En l’espèce, M. X, salarié d’une discothèque entre le 1er avril 1978 et le 5 octobre 2003, a effectué une demande de reconnaissance de maladie professionnelle «Hypoacousie des 2 oreilles par lésion cochléaire irréversible accompagnée d’acouphènes», le 13 juin 2016. Cette déclaration fait suite à la remise en main propre d’un certificat médical, le 3 juin 2016, remis par le Dr A. La déclaration mentionne comme date de première constatation médiale le 4 mars 1998.
Après avis du CRRMP, la caisse a notifié sa décision de prendre en charge la maladie déclarée au titre de la législation sur les risques professionnels (tableau 42 des maladies professionnelles).
Aux termes d’une expertise médicale sollicité par M. X, la caisse lui a notifié que la «maladie professionnelle déclarée le 3 juin 2016 pouvait être considéré comme consolidé le 23 juin 2016. Compte tenu de cet avis, la date de consolidation initialement fixée reste inchangée».
Il ressort de ces éléments que la déclaration de maladie professionnelle de M. X a été effectuée le 13 juin 2016, suite à la remise d’un certificat médical le 3 juin 2016 faisant le lien entre sa pathologie d et son activité professionnelle. Au jour de la déclaration, la version en vigueur de l’article L.461-1 alinéa 1 du code de la sécurité sociale, c’est-à dire la version modifiée par la loi n°2015-994 du 17 août 2015, énonçait en des termes clairs et non équivoque que «les dispositions du présent livre sont applicables aux maladies d’origine professionnelle sous réserve des dispositions du présent titre. En ce qui concerne les maladies professionnelles, la date à laquelle la victime est informée par un certificat médical du lien possible entre sa maladie et une activité professionnelle est assimilée à la date de l’accident».

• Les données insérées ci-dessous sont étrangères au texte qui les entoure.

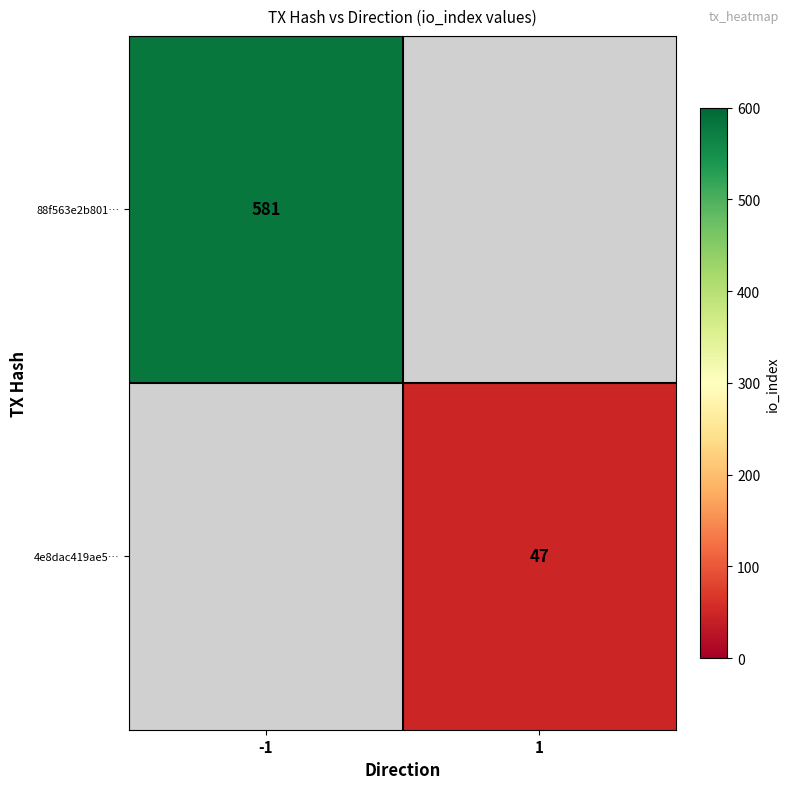

How many distinct data groups are displayed?

2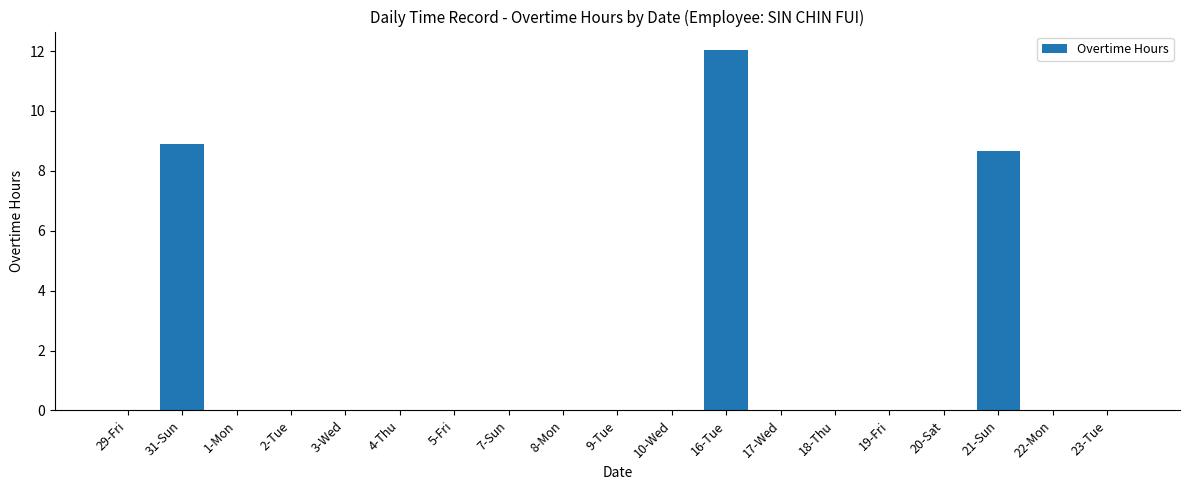

The value at 4-Thu is -4.4. True or false?

False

Dès lors, c’est à bon droit que les juges du fond ont retenu que la caisse ne pouvait retenir que la date du 3 juin 2016 comme celle de début de prise en charge.

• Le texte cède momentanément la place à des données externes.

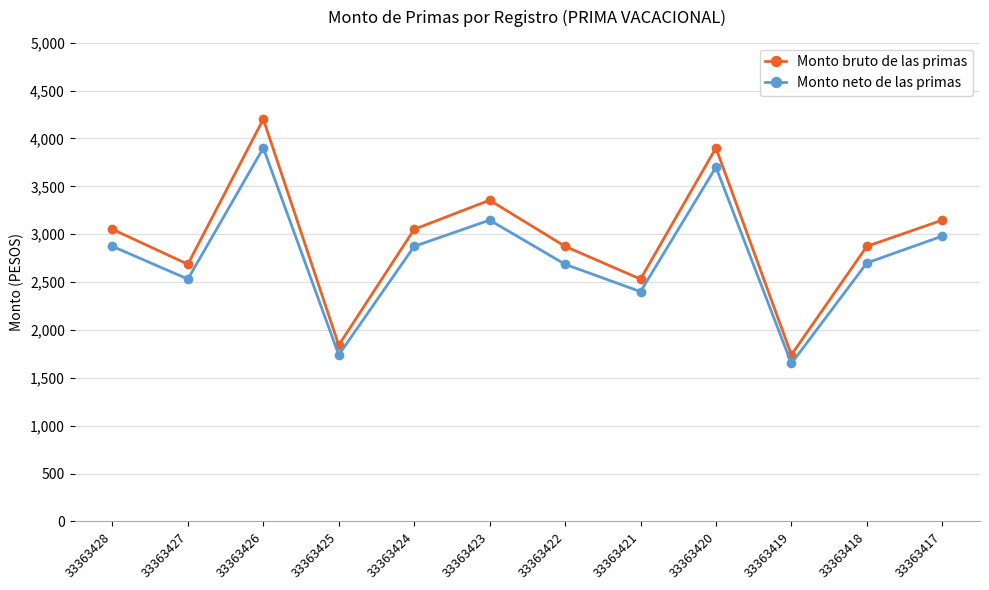

Is this an area chart (filled region under the line)?

No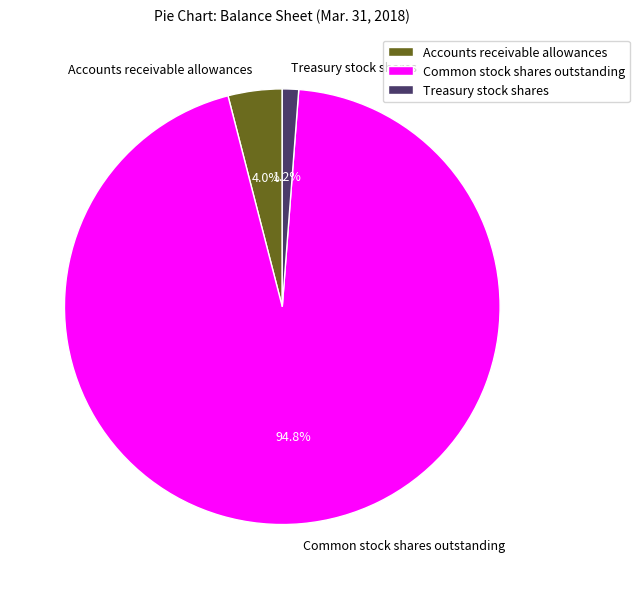

Is it true that Treasury stock shares is 1% of the pie?

True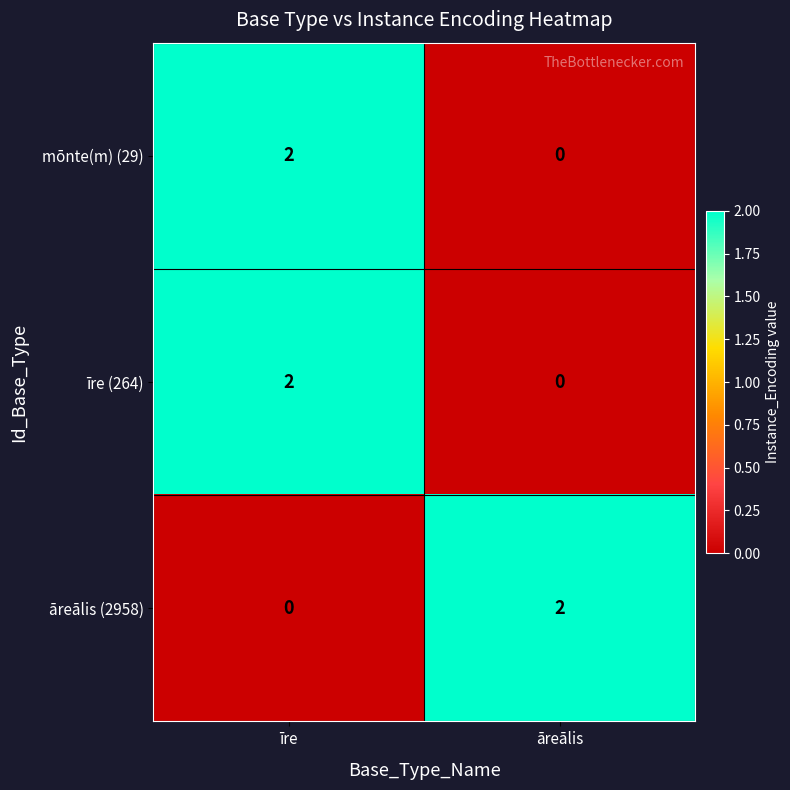

At which label does mōnte(m) (29) reach its minimum?

āreālis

Il convient en conséquence de rejeter la demande des héritiers M. X.
Sur les demandes accessoires :
Attendu qu’il sera fait une équitable appréciation des circonstances de l’espèce en disant n’y avoir lieu à condamnation de la CPAM côte-d’opale à payer aux héritiers de M. X la somme de 3000 euros que ces derniers sollicitaient en application de l’article 700 du code de procédure civile.
Il sera en revanche fait une appréciation équitable en condamnant solidairement les héritiers de M. X à payer la somme de 400 euros en application de l’article 700 du code de procédure civile.
Les héritiers de M. X seront condamnés aux dépens de l’instance d’appel nés postérieurement au 31 décembre 2018.
PAR CES MOTIFS
La Cour statuant publiquement, par arrêt contradictoire rendu par mise à disposition au greffe,
CONFIRME en toutes ses dispositions le jugement rendu par le tribunal de grande instance de BOULOGNE-SUR-MER le 19 octobre 2018.
CONDAMNE solidairement les héritiers de M. X à verser à la CPAM de la côte d’opale la somme de 400 euros au tire de l’article 700 code de procédure civile.
CONDAMNE solidairement les héritiers de M. X aux entiers dépens.
DEBOUTE les parties de leurs demandes plus amples ou contraires au présent arrêt.